One might view the ethics of care as a corrective to the previous emphasis in ethical theory on abstract, semilegalistic concepts. Alternately, one might consider the ethics of care as reflecting a modern turning inward to the family and to those around one, fighting battles close at hand and letting far-off concerns such as world hunger take care of themselves. Finally, one might view this approach as taking a more modest, minimalist approach to morality – a kind of “within-my-circle-of-relationships” approach – in which moral concerns usually arise among those one knows.

Perhaps the ethics of care is best seen as an antidote to moral views that are cast only in terms of rights, utility, and duty. It is not yet a complete ethical theory, for it does not tell us how to treat people we do not know or care about. This is an important criticism in medical ethics because much of medicine is about treating strangers, at least when patients first meet a physician. It may be retorted that good physicians should care for all their patients, but the meaning of “care” gets too diluted when someone claims they care about everyone they meet. Nor does this theory yet tell us how to resolve conflicts among those we care about, such as when a female physician is tom between checking on a patient and being with her daughter at the birth of her first grandchild. This theory, however, is still very young and in coming decades, may have more to offer.

Case-Based Reasoning
Many physicians and medical ethicists do not find any of the theories described above very useful to their practice of medicine. To force the complexities of many medical cases into a preconceived, abstract framework is often to be guilty of over-simplification, and when that happens, the truth is rarely discovered.

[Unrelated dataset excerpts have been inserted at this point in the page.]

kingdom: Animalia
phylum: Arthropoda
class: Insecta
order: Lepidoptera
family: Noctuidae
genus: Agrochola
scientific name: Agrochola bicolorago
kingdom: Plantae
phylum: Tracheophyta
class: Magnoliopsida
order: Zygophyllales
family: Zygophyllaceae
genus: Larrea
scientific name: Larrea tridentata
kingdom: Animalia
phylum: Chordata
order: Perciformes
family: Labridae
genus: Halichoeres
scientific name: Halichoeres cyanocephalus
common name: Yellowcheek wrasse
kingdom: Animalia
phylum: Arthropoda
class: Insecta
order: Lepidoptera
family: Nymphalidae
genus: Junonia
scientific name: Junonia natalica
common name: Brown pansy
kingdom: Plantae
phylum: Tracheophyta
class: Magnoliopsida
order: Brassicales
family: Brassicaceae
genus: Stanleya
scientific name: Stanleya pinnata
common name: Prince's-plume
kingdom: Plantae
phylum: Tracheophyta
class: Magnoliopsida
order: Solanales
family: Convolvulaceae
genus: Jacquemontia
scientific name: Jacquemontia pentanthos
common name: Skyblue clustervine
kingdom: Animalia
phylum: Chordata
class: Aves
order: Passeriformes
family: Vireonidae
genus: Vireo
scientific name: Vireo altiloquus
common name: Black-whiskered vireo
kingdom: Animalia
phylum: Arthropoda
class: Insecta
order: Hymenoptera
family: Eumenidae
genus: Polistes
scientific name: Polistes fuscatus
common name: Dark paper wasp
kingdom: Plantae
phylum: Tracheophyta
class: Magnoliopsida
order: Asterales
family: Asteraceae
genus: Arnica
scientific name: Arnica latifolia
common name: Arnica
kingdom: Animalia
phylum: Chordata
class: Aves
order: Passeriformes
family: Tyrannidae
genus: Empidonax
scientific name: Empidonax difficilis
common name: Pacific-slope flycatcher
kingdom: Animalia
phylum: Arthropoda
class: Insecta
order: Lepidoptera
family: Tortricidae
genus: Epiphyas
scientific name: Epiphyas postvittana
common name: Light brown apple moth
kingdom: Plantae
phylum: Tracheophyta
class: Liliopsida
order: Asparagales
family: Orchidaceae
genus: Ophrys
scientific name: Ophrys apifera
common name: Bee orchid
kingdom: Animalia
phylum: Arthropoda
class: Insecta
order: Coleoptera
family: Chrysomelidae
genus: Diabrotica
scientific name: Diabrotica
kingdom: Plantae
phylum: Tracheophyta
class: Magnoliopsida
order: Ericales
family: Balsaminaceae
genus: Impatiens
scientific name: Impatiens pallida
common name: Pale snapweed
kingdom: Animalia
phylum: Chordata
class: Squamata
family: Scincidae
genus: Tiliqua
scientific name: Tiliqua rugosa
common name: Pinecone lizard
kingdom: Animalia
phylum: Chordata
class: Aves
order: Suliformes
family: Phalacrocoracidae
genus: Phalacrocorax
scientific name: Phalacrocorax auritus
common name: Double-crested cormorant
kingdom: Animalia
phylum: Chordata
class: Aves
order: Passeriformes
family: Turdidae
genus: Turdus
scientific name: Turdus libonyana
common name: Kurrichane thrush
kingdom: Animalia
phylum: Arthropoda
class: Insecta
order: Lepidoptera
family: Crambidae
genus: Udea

In the past decade a new approach has been articulated that bases moral reasoning on paradigms or model cases. These paradigmatic cases serve as a basis from which a person can generalize to other, similar cases; for example, both Karen Quinlan and Nancy Cruzan were young women who went into lifelong comas called “persistent vegetative states” after, respectively, a drug overdose in 1975 and an automobile accident in 1983. In both cases, parents decided after many months that their daughter’s biography was over and wanted to end the mere life of the remaining body. Karen Quinlan’s case focused on removal of a respirator; Nancy Cruzan’s on removal of a feeding tube. Both cases resulted in landmark legal decisions in, respectively, 1976 and 1990.

Advocates of case-based reasoning believe that study of these two famous cases can teach us a lot about how ethics in medicine has actually worked over the last two decades. Paradigms are bedrock cases from which we generalize in ever-expanding circles of similarity. By understanding and analyzing arguments on both sides – about killing and letting die, ordinary versus extraordinary treatment, forgoing versus withdrawing treatment, standards of brain death, and models of proxy consent for making decisions about incompetent patients – we can hope to increase our understanding of related issues in medical ethics.